- DATA FOR PROCESSING:
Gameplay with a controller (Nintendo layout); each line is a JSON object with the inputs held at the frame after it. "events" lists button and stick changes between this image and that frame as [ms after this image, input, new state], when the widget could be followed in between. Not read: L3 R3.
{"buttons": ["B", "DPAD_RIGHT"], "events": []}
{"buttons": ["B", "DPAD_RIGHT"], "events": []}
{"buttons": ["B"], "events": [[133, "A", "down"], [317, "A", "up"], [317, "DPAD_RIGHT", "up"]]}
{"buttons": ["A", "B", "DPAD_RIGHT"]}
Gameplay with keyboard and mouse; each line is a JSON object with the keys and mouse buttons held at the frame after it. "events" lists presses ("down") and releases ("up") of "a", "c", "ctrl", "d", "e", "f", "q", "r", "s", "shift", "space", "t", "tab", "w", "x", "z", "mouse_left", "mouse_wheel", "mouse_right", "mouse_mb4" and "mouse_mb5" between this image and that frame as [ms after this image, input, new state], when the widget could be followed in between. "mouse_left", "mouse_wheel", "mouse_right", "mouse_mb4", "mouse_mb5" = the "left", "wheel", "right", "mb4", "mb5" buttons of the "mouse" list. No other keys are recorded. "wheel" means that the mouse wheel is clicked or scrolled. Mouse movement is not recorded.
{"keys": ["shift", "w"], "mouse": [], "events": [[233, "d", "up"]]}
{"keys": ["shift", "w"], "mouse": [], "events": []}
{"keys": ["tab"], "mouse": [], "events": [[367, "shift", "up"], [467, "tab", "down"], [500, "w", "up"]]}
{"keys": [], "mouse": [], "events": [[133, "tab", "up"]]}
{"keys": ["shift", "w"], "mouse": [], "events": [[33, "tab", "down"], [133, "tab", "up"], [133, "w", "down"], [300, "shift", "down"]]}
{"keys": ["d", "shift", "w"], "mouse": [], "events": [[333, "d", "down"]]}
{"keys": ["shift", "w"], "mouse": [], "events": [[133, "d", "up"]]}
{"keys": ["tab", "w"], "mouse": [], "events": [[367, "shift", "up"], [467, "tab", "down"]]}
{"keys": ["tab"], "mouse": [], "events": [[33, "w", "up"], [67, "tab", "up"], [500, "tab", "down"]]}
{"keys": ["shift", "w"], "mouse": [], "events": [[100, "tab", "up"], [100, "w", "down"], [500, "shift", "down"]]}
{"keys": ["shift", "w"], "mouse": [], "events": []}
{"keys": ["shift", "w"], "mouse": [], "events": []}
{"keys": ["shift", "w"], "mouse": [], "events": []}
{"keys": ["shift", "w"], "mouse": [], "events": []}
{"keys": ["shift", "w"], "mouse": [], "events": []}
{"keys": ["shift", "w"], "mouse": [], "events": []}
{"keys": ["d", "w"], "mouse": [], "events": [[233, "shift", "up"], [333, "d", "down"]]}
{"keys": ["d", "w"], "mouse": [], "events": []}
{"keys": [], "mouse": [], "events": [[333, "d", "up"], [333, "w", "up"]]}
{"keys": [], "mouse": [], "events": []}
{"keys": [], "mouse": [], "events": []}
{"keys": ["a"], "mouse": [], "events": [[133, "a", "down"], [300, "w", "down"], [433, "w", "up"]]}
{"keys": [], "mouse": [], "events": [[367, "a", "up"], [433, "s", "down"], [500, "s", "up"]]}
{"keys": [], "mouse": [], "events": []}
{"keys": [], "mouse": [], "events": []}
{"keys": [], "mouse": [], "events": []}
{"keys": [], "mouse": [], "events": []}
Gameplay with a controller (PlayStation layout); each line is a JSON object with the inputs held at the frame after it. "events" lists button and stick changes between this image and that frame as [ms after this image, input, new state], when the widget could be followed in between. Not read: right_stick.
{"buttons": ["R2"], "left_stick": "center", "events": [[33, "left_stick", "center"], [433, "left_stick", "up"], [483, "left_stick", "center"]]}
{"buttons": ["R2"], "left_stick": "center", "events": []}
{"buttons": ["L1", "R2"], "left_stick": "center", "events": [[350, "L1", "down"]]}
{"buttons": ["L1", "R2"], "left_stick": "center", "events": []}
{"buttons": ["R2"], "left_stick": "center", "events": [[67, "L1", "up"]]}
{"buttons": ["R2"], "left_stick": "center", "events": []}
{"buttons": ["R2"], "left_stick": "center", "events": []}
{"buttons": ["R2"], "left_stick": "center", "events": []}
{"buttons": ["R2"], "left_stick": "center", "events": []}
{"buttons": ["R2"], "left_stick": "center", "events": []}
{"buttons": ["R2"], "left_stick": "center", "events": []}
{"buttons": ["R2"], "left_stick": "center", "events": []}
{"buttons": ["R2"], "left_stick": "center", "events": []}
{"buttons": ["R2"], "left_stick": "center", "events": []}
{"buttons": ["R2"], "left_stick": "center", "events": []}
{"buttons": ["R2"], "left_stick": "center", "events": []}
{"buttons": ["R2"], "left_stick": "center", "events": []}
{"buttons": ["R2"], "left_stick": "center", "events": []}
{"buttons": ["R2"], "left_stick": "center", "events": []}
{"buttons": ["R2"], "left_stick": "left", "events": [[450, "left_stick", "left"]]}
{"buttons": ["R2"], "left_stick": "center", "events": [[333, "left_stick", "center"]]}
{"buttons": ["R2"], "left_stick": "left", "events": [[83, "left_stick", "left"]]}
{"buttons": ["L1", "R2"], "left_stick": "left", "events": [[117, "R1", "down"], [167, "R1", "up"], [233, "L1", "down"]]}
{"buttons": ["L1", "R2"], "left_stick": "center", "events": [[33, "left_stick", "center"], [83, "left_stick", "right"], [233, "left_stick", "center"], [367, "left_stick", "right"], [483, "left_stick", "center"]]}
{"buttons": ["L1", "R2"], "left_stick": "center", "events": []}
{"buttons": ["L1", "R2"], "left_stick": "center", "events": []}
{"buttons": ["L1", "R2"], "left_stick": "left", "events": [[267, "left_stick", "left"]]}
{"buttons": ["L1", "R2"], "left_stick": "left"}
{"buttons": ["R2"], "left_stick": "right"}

- ASSIGNED TASK: Work out how many lines in the records above hold the string "read", then give only that count.

- SOLUTION: 2